Jeune homme nu dit Marsyas
Jeune homme nu dit Marsyas © GrandPalaisRmn (musée de la Renaissance, château d'Ecouen) / Mathieu Rabeau

Ce petit bronze n’est pas unique mais s’inscrit dans une suite qui compte plus de cinq autres exemplaires ; chacun d’eux comporte néanmoins des variantes qui le rendent unique. Il est souvent désigné comme « Ignudo della Paura », c’est-à-dire « Jeune homme nu apeuré », ce que pourrait en effet suggérer le mouvement des jambes et les bras en avant du personnage. Mais cette interprétation relève en réalité d’une incompréhension. La bouche du personnage est en effet cachée par un bandeau qui était utilisé dans l’Antiquité par les joueurs d’aulos (une flûte à deux tuyaux) et c’est cet instrument qu’il devait tenir dans ses deux mains dont la position s’explique alors naturellement. Ce détail a amené à identifier ce jeune homme nu avec le satyre Marsyas, qui aurait le premier utilisé cet instrument dédaigné par la déesse Athéna, mais celui-ci est généralement représenté plus âgé et barbu.
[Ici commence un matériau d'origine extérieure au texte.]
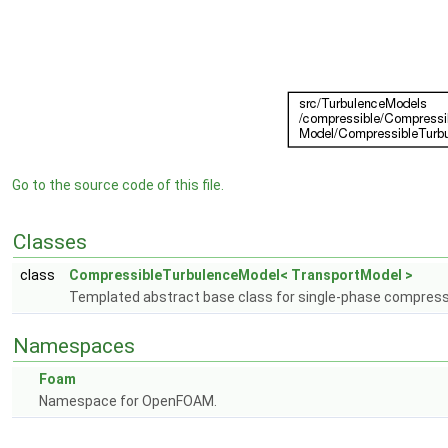
Go to the source code of this file.
Classes
class
CompressibleTurbulenceModel< TransportModel >
Templated abstract base class for single-phase compress
Namespaces
Foam
Namespace for OpenFOAM.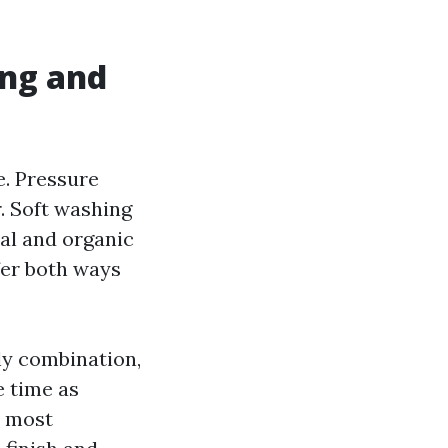
ing and
e. Pressure
. Soft washing
al and organic
fer both ways
ly combination,
e time as
d most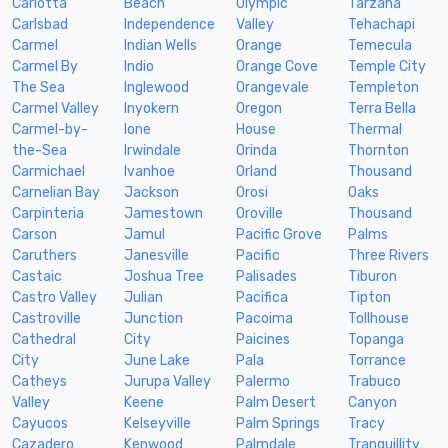
Carlotta
Beach
Olympic
Tarzana
Carlsbad
Independence
Valley
Tehachapi
Carmel
Indian Wells
Orange
Temecula
Carmel By
Indio
Orange Cove
Temple City
The Sea
Inglewood
Orangevale
Templeton
Carmel Valley
Inyokern
Oregon
Terra Bella
Carmel-by-
Ione
House
Thermal
the-Sea
Irwindale
Orinda
Thornton
Carmichael
Ivanhoe
Orland
Thousand
Carnelian Bay
Jackson
Orosi
Oaks
Carpinteria
Jamestown
Oroville
Thousand
Carson
Jamul
Pacific Grove
Palms
Caruthers
Janesville
Pacific
Three Rivers
Castaic
Joshua Tree
Palisades
Tiburon
Castro Valley
Julian
Pacifica
Tipton
Castroville
Junction
Pacoima
Tollhouse
Cathedral
City
Paicines
Topanga
City
June Lake
Pala
Torrance
Catheys
Jurupa Valley
Palermo
Trabuco
Valley
Keene
Palm Desert
Canyon
Cayucos
Kelseyville
Palm Springs
Tracy
Cazadero
Kenwood
Palmdale
Tranquillity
Il est très probable qu’un modèle antique a servi de modèle pour ce petit bronze, mais il n’a jamais été identifié. Les petites statuettes en bronze étaient en effet un produit très attrayant pour des collectionneurs qui n’avaient pas les moyens d’acquérir de grandes statues originales antiques en marbre.
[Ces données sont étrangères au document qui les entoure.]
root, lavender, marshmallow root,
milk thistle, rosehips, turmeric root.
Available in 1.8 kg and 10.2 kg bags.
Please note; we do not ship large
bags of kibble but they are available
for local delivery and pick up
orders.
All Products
L’invention de cette sculpture est généralement située à Florence, soit en lien avec le sculpteur Maso di Bartolomeo, soit avec l’atelier des frères Pollaiolo, célèbre pour sa maîtrise du bronze et pour son goût pour les figures aux muscles très marqués. L’exemplaire d’Ecouen est néanmoins marqué par de nombreux petits défauts de fonte qui témoignent d’une technique assez expérimentale : la terminaison des doigts est défectueuse, la patine noire est très lacunaire, plusieurs trous ont été rebouchés à froid.